Rudolph Valentino Charles
He joined the West Indian Tobacco Desperadoes Steel Orchestra (Witco Desperadoes or Desperadoes) in 1958 and became band leader from 1961.
Originally called the Gay Desperadoes, Rudolph was influential in changing the band's name due to its then negative connotations.
Throughout much of his leadership, the Desperadoes were considered to be the greatest band in the world. Rudolph was known for effectively participating in the steelband’s organisation as well as musical direction. Panorama was at the forefront of this drive as he is quoted “Carnival produces strength on the hill”.
His tuning style produced a unique tone and became a part of the Desperadoes signature.
Rudolph was been credited with
- The 9 bass
- The 12 bass
- The rocket pan
- The quadrophonic pan
- The triple second with foot bass
- The Chariot pan
Rudolph passed away 29 March 1985, the same day and month that Dr Eric Williams, the first Prime Minister of Trinidad and Tobago, passed away(1981).
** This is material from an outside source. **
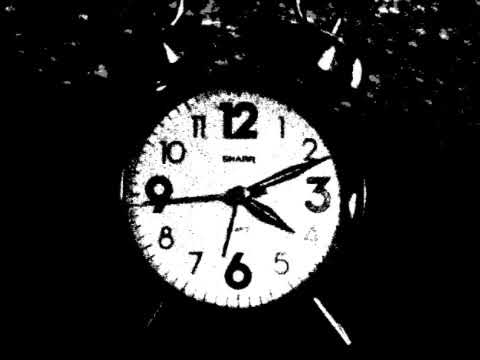
Where is `clock face`? clock face is located at coordinates pyautogui.click(x=212, y=177).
He was burried in a Chariot Pan and remembered as a man of great talent who used to walk the hills of Laventille with his hammer.
In 1986 David Rudder co-wrote and sang a song dedicated to Rudolph Charles. The song and its album were titled The Hammer.
The Rudolph Charles Pan Innovation Award was founded to encourage emerging tuners, and is a part of the Trinidad and Tobago National Steelband Music Festival. The bore pan is one of the notable inventions to have emerged form this competition.
In 2005 Destra Garcia paid tribute to Rudolph Charles and her home town with a song entitled Laventille (The Hammer Revisited), a duet with David Rudder.
UK Panorama 2013 - Real Steel reigned supreme with their tune of choice 'Hammer Time', a calypso dedicated to the late Rudolph Charles.
In 2014, Rudolph Charles was posthumously awarded the Chaconia Medal (Silver) for his contribution to culture at the anniversary of Independence National Awards.